It was the one sure thing Richard would never deign to gamble on. The sad irony wasn’t lost on Thomas.
Elise barely noticed how the rope chafed against her palms. She was fixated on a platform above her, midway up the mast. A hole had been cut to allow access to the platform from below, and she imagined herself emerging through into a sanctuary. Seated on that platform, she would have nothing but the freedom of the open sky. She would fly back to her own time. She would soar upwards, leap from the platform and be sucked up towards heaven and carried home.
Suspended high over the rail as she clung to the ratlines, it soon became impossible to know if she was still crying, or if the water streaking her cheeks was just ocean spray. Were her eyes burning from hot tears or the brisk wind? She blinked hard and squinted down at the deck, far below, swaying in a direction sickeningly at odds with her own motion. When the ship slipped over a rise in the waves and fell into the trough, Elise’s weight fell forward against the net while the deck rose up behind her. Just as disconcertingly, when ship rose with the swell and heeled starboard, her weight fell away from the lines and over the water, causing her to grip the net with desperation while the fore deck rose up in front of her. She swallowed hard to quell the vertigo that caused her stomach to surge.
She was just ten feet from reaching her goal when Bill Stanton’s round face appeared, framed by the hole in the platform. For a moment she considered climbing back down. Even the sky was full of people, she thought bitterly.
“I’ve won; she’s made it.” The wind carried the young drummer’s voice to her. “I’ll give you my stockings this evening, and you’re not to darn them slap-dash. I expect neat stitches.”
“No! Look, she’s stopped. It’s not settled.” The authority of a second boy’s opinion was undermined when his youthful voice cracked. “The bet was that she climb all the way onto the platform. That was the agreement.”
They were questioning her ability, not her desire to climb. Elise tore the rest of the way up the ratlines. George Russell’s words were still echoing in her head, and if she heard the words “fairer” and “sex” she knew she’d get violent, especially if it was from a pair of dumbassed teens.
When she stuck her head through the lubber hole, Bill hooted his pleasure. On the platform next to him, with knees slightly bent to accommodate the rocking floor beneath, was another youth Elise recognized as belonging to the sailors—a midshipman and mini mascot in full naval regalia. Both boys clung to ropes that continued further up the mast.
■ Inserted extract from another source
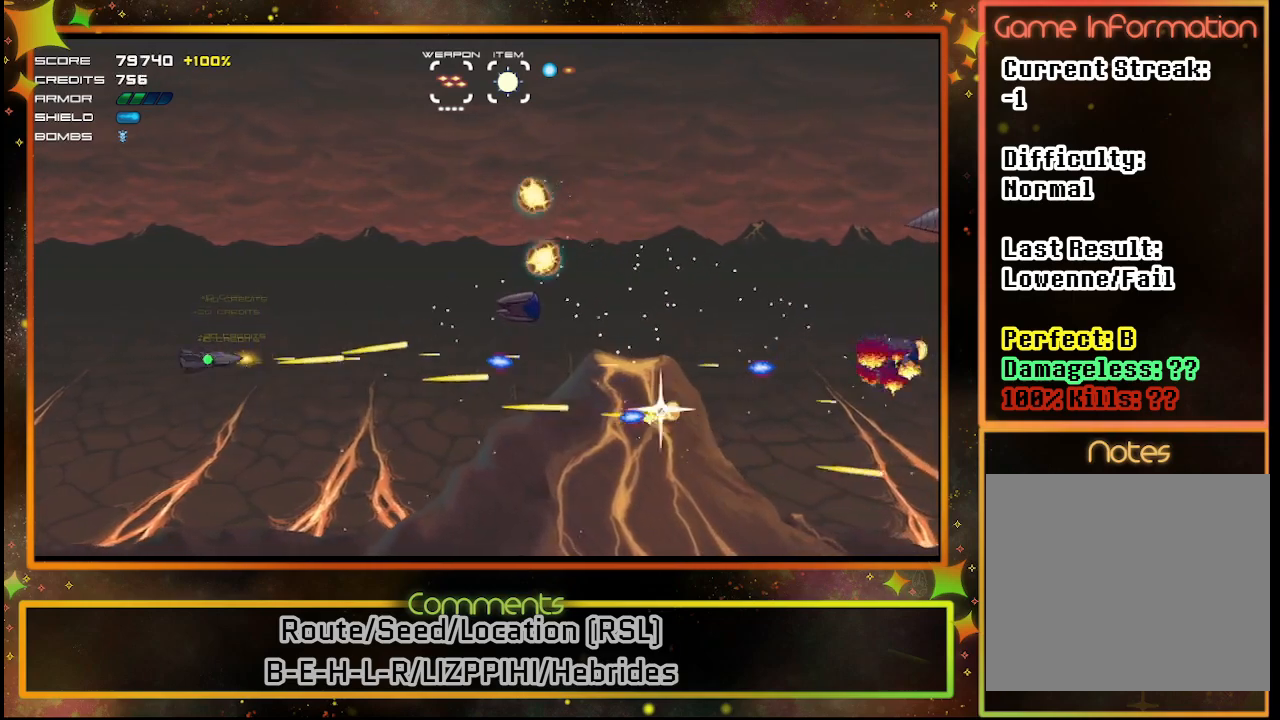
{"buttons": ["SQUARE", "DPAD_UP", "DPAD_LEFT"], "left_stick": "center", "events": [[17, "DPAD_UP", "down"], [117, "DPAD_LEFT", "up"], [383, "DPAD_LEFT", "down"]]}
“Begging your pardon, madam,” said the small officer, “if you could be so kind as to complete your ascent on your own. I’m afraid neither Bill nor I can come to your aid as it would undermine any conclusions as to the winner of our bet.”
Elise pulled herself through the hole, but vertigo and the swaying boards kept her from standing. “What if it’s just my ass on the platform?” she asked. “Who wins then?”
The two boys looked at each other. Plainly, they hadn’t thought of that scenario.
“If she hasn’t the courage to stand, I don’t see that—”
“The wager was whether she had enough courage to reach the platform, not to stand upon it.”
“Please stop talking like I’m not here.”
“Your pardon, madam. We do not mean any disrespect,” said the smaller boy.
“You’re plenty disrespectful all the same,” Elise drawled. “Don’t worry, I’m getting used to it.”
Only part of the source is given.